Target Detection Improvements Using Temporal Integrations and Spatial Fusion

摘要

1). Both the pre- and post-detection temporal integrations considerably improve target detection by integrating only 3~5 time frames (tested by real sensor noise as well as computer generated noise). 2). The newly developed pre-detection temporal integration techniques (Additive, Multiplicative, or MIN Fusion) perform a little better than the traditional post-detection temporal integration technique (Persistency Test). Detection results can be further improved by combining both the pre- and post-detection temporal integrations. 3). The techniques developed in this study can be further used for target recognition such as the ATR using matched filtering/correlation approach. 4). The sensor clutter noise looking at real scenes (trees, grass, roads, and buildings, etc.) has been studied. The sensor clutter noise at most (> 95%) of the sensor pixels is near stationary and un-correlated between pixels as well as (almost) un-correlated across time frames. 5). The noise at a few pixels (looking at the grass near the road edge) has shown non-stationary properties (with increasing or decreasing mean across time). 6).
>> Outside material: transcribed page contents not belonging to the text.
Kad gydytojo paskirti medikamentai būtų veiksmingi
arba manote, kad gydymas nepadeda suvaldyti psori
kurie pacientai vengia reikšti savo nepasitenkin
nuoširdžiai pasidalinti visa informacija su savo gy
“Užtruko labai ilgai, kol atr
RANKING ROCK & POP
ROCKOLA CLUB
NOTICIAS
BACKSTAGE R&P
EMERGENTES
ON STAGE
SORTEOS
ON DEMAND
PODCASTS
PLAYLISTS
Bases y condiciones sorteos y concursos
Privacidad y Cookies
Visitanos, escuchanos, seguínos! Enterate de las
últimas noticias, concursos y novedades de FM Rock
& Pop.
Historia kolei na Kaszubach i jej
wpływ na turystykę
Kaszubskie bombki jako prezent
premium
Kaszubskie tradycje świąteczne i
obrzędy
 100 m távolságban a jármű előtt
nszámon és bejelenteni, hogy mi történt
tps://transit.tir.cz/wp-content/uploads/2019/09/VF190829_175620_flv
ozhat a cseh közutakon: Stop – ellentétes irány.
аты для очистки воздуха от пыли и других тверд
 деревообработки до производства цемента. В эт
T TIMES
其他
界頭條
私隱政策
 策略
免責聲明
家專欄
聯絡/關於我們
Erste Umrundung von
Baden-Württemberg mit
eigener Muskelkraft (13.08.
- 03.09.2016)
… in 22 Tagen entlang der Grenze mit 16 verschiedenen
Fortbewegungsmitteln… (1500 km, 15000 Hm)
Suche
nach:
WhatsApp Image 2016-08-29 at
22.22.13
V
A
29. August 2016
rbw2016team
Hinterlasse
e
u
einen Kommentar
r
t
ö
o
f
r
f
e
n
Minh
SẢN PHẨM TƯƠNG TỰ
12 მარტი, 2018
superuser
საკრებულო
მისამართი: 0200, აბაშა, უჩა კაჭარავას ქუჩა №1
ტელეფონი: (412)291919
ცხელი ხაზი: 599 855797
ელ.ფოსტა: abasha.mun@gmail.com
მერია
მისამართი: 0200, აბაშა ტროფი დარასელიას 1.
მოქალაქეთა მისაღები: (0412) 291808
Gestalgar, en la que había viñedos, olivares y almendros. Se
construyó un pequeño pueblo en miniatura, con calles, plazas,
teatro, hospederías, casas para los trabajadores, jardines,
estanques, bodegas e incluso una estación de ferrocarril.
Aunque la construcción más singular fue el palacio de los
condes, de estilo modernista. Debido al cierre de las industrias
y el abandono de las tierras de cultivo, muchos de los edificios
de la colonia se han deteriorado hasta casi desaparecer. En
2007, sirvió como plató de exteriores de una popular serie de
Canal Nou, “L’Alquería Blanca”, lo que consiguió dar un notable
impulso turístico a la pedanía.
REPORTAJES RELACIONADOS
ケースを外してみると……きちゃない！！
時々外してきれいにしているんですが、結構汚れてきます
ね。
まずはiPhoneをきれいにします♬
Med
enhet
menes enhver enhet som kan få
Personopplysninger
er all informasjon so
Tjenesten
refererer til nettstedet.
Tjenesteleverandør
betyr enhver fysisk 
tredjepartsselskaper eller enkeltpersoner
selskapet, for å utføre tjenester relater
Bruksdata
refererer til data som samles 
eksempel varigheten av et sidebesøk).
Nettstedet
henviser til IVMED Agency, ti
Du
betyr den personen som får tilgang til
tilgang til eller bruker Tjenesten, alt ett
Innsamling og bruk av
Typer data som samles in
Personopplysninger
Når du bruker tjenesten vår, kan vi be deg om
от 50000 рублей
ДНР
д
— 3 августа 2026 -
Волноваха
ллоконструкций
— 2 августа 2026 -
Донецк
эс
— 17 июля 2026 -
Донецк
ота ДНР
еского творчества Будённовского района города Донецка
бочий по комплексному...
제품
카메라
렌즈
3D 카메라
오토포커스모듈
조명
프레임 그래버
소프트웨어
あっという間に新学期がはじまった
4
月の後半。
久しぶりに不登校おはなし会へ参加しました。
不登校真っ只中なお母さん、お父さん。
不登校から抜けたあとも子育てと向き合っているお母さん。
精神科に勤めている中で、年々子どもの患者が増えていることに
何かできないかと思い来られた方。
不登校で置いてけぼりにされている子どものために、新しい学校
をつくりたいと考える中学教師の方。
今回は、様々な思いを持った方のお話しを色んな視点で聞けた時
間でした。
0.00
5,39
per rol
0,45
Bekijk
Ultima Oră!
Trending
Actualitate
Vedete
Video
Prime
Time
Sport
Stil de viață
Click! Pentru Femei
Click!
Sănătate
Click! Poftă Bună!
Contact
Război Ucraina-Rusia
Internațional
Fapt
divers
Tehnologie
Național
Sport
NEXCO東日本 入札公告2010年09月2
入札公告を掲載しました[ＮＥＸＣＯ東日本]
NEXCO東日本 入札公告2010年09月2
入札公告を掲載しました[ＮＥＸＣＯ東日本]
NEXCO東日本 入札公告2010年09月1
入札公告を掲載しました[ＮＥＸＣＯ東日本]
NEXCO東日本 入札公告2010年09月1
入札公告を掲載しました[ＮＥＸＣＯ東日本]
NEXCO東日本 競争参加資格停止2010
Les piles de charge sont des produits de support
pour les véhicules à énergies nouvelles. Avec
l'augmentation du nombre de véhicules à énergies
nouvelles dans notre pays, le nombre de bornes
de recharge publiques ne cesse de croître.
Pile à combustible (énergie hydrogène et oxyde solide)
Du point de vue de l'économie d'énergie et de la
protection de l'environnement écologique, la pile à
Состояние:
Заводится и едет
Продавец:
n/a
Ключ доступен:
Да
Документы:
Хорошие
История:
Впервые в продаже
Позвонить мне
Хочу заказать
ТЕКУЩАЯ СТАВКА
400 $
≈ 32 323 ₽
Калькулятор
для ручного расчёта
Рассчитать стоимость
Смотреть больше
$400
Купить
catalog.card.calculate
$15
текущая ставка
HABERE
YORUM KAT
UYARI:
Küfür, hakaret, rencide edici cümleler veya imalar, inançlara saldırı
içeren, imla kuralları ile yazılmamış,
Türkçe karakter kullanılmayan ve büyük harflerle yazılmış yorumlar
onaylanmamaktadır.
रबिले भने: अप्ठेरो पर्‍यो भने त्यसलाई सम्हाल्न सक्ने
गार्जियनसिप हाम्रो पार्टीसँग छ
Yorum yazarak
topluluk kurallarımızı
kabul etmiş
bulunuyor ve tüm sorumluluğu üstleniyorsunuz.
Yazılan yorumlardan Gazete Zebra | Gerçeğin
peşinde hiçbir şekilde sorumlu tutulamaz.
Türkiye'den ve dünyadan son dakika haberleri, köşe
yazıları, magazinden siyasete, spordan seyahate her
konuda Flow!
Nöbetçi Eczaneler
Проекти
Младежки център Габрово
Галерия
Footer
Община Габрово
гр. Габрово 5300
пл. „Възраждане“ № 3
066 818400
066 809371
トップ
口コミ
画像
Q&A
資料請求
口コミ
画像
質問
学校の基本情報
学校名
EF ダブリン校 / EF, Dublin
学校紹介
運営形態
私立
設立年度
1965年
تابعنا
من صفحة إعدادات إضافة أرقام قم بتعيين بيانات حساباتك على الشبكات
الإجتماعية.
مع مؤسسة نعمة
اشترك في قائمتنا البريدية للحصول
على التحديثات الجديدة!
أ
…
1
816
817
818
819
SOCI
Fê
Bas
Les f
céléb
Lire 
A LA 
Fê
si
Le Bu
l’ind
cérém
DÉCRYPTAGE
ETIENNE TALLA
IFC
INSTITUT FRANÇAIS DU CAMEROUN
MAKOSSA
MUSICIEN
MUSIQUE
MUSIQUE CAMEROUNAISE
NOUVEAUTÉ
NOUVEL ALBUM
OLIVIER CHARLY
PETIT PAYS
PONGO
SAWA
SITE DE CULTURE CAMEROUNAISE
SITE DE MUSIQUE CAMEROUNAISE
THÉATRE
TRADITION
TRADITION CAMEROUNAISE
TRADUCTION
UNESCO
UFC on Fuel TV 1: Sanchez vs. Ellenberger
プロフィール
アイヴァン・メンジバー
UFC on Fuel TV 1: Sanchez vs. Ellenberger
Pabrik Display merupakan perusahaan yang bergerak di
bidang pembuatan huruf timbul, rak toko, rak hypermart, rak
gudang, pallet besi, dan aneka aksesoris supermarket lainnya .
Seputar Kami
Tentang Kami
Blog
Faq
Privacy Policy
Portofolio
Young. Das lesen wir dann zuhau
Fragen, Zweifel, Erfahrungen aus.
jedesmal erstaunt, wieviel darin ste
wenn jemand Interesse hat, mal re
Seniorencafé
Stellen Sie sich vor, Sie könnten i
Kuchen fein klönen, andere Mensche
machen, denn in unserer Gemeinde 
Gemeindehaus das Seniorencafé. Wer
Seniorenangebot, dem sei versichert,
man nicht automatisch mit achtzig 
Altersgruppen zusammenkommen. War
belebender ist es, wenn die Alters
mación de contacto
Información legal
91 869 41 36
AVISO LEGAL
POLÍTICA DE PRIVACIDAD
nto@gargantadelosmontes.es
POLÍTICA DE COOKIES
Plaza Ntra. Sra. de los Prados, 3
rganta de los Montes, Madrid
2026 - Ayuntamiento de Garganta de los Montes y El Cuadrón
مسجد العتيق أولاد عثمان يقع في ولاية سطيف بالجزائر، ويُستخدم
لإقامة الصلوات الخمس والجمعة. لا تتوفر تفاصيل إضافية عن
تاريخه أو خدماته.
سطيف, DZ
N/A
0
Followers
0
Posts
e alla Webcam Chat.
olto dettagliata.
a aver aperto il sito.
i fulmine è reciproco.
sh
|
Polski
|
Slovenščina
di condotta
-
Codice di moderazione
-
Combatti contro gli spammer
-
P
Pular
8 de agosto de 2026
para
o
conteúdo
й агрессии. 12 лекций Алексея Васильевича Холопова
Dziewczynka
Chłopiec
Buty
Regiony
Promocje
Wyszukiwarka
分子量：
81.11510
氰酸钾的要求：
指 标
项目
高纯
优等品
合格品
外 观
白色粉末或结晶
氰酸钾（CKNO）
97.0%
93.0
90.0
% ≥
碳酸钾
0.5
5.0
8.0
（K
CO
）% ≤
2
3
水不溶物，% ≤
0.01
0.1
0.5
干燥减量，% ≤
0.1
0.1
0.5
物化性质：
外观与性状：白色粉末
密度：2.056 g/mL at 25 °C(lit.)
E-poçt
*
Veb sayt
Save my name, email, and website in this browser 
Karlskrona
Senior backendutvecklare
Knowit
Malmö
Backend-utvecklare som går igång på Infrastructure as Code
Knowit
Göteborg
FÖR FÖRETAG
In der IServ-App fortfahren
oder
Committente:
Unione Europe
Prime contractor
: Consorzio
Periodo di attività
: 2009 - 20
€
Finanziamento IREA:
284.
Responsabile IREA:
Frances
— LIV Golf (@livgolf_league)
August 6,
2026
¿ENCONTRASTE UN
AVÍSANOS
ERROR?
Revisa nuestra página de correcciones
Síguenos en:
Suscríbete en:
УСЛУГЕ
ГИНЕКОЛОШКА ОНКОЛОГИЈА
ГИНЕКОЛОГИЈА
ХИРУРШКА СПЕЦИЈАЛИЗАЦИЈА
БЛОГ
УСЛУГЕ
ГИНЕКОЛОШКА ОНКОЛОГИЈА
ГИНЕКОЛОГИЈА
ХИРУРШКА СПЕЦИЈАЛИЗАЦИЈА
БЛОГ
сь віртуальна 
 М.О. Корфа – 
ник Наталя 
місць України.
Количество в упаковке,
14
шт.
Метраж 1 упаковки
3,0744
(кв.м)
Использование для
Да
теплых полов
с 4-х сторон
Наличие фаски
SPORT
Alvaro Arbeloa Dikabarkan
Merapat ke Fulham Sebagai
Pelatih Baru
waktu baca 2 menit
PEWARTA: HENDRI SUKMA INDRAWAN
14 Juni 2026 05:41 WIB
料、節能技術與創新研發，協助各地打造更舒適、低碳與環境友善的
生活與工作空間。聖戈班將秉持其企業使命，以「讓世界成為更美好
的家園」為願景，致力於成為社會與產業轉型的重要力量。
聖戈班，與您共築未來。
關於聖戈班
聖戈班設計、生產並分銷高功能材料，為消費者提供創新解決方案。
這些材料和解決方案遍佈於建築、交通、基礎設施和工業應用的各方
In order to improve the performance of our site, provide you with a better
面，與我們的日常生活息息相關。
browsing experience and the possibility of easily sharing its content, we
Based on observations over the real IR sensor clutter noise, we proposed two advanced thrsholding techniques: the double-thresholding and the reverse-thresholding. They can outperform the traditional CFAR single-thresholding technique when involving complicated clutter situations. 7). From the training data, if we encounter clutters with broader pdf (probability density function) than the target, it would be important to further investigate if the broad clutter pdf is caused by non-stationary noise with a time-variant mean or is caused by a mix of different clutter types with different stationary means. Then we can accordingly select different detection techniques such as the newly proposed double-thresholding or reverse-thresholding schemes discussed in the previous section. 8). It's critical to further investigate and understand the non-stationary noise property under different weather conditions and different background scenes and textures such as grass, trees, sand, and water surfaces, etc.